60And it came to pass in the time of Jesus that the high priests were chosen by Roman appointed Idumean kings even after the Hasmonian dynasty was established by the Maccabees and the second temple had been rededicated and purified after its desecration by the Ptolemaic king Antiochus IV Epiphanies. 61And the academics argued that the priests had many interests unique to themselves as the Hebrew Scriptures were created but mostly reflected those of the exilic and post exilic period when the Temple was being rebuilt. 62And Jesus was thought to have said destroy this temple and I will raise it in three days. 63Was Jesus himself then a priest forever according to the order of Melchizedek?

prophecy in priesthood
64And the second temple was destroyed in the year 70 CE as the Christian records reflected and as it was said Jesus predicted, though the majority of academics did not believe in predictive prophecy so they assumed such things were written after the fact. 65Even so, many found in the work of the priests many prophetic types and shadows. 66And despite their experience as a people who had united in the bonds of suffering, the Jews did not envision that the covenant promises to Israel would involve the suffering of their Messiah, and most especially that they might have had a hand in his assassination. 67This instead they attributed to the Romans. 68And the evidence was attested to by multiple witnesses. 69For all four Gospels accepted by so called Orthodox Christians recalled a sign above the cross indicating he had aspired to be the king of the Jews. 70His punishment was therefore not for their sin but his insurrection, they were taught.

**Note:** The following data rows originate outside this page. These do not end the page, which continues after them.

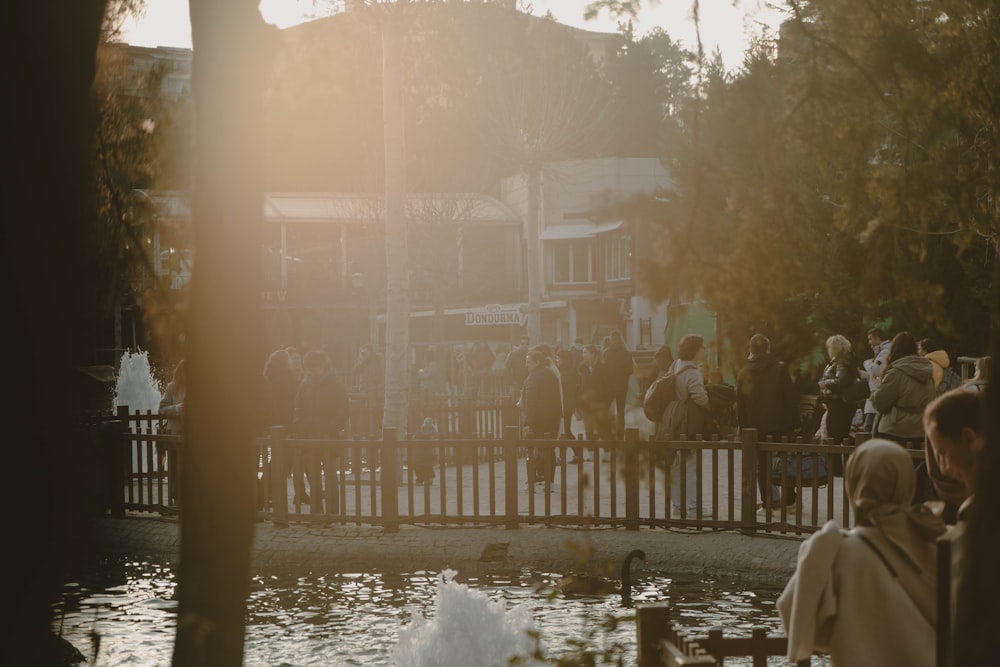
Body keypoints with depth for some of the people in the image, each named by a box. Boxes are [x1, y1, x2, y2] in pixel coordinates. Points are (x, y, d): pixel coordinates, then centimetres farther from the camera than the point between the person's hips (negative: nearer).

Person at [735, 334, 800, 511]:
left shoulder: (743, 374, 2)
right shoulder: (780, 369, -6)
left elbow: (740, 405, 5)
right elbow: (791, 397, -8)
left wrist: (743, 427, 10)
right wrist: (794, 422, -2)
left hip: (756, 427, 2)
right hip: (779, 424, -2)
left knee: (762, 463, 8)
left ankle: (767, 499, 6)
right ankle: (788, 498, 8)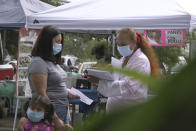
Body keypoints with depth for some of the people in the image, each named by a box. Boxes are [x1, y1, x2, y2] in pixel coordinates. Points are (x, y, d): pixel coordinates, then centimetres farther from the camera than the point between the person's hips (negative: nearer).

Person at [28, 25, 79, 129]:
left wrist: (68, 94, 6)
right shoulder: (38, 63, -14)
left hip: (63, 111, 9)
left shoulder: (52, 62, 15)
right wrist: (55, 119, -21)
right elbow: (41, 94, -19)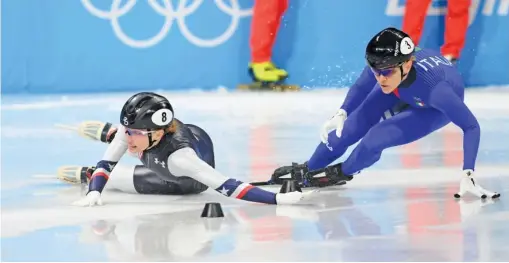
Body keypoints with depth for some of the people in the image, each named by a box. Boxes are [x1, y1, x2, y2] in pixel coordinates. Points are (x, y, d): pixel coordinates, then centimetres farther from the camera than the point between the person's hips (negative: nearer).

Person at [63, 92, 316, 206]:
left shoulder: (179, 156, -50)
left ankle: (86, 174, 30)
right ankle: (106, 133, 59)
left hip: (189, 179, -3)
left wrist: (277, 199, -62)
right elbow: (106, 164, -26)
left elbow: (226, 186, -54)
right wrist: (93, 193, -45)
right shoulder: (132, 130, -36)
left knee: (114, 179, -1)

71And after the temple was destroyed a second time, the synagogues were the remaining places of worship in which the identity of the Jewish people was maintained. 72And the rabbis taught in them and kept and added to their records. 73And together they held opinions about Jesus that were very different than the Christians. 74And some even of the Pharisees believed and were converted but their opinions varied. 75And most of what could be ascertained by the Jews concerning Jesus came through his followers after his death.

Melchizedek of the gentiles
76And the Christians increasingly saw Jesus as of two natures, fully divine and fully human, yet as distinct from the Father as the Son of God, the only effective mediator between God and man, being paradoxically and unconfusedly both, ultimately transcending the priestly Law attributed to Moses. 77And such was the order of Melchizedek as they saw it, without generation.